The outcry concerning Ohio State’s new football jersey seems rather unnecessary when one takes into consideration that uniforms do not win games and that style does not gain a team bonus points or afford it better field position.
With that said, for some fans, a jersey symbolizes something more than a team. It represents history, tradition, ideals and in some cases something grander than all three. Herein lies the “issue” surrounding the OSU jersey change.
It has nothing to do with football and everything to do with a school’s sports culture and identity. The previous uniforms carried a lot of weight with them – a National Championship and three Bowl Championship Series bids are just current examples.
The notion that OSU would make such a clean break with such a successful and (here’s the most important part) recognizable jersey is what is problematic for most fans.

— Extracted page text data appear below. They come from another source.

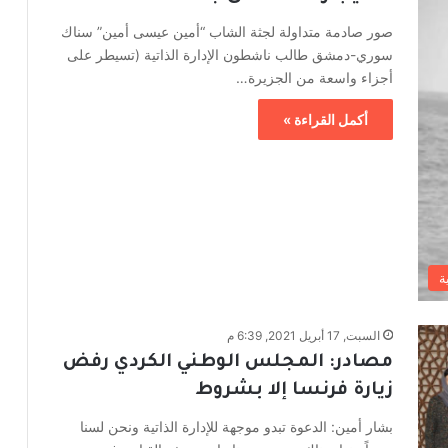
صور صادمة متداولة لجثة الشاب “أمين عيسى أمين” سناك
سوري-دمشق طالب ناشطون الإدارة الذاتية (تسيطر على
أجزاء واسعة من الجزيرة…
أكمل القراءة »
ة
السبت, 17 أبريل 2021, 6:39 م
مصادر: المجلس الوطني الكردي رفض
زيارة فرنسا إلا بشروط
بشار أمين: الدعوة تبدو موجهة للإدارة الذاتية ونحن لسنا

For OSU fans, the previous Buckeye jersey stood for dominance and was a tangible symbol of success.
The removal of the color gray from the jersey is one of the biggest complaints among angered Buckeye fans, despite the fact that gray has been omitted from previous versions of the uniform top. The jersey’s sleeve length and placement of auxiliary numbers have also been ridiculed even though OSU uniforms from the late ’60s feature similar styles. (In fact, OSU sells a Jack Tatum throwback jersey from that era and no one seems to mind buying those.)
OSU’s contract with Nike has some Buckeye conspiracy theorists claiming that the jersey change was the clothing giant’s doing.

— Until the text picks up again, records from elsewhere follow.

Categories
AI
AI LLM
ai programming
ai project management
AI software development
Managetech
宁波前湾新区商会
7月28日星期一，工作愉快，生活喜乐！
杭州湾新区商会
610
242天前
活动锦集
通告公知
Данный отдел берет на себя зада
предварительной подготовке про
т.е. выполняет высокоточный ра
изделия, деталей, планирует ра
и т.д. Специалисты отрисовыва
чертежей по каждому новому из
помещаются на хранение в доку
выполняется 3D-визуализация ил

So what does this mean about current Buckeye fans? Are they ignorant about their past? Are they caught up in the team’s recent history? Do they think OSU is only out to appease its Nike masters? Or, do they just want to complain about something for the sake of complaining? The latter is most likely the real reason. After all, this is Buckeye Country and few fan bases in the nation love to moan more than OSU’s.
Buckeye fans will rant about a 21-point win against San Francisco State Tech., because it “should not have been that close.” None of this is really surprising though, because its a part of OSU’s culture. And no one wants to mess with that.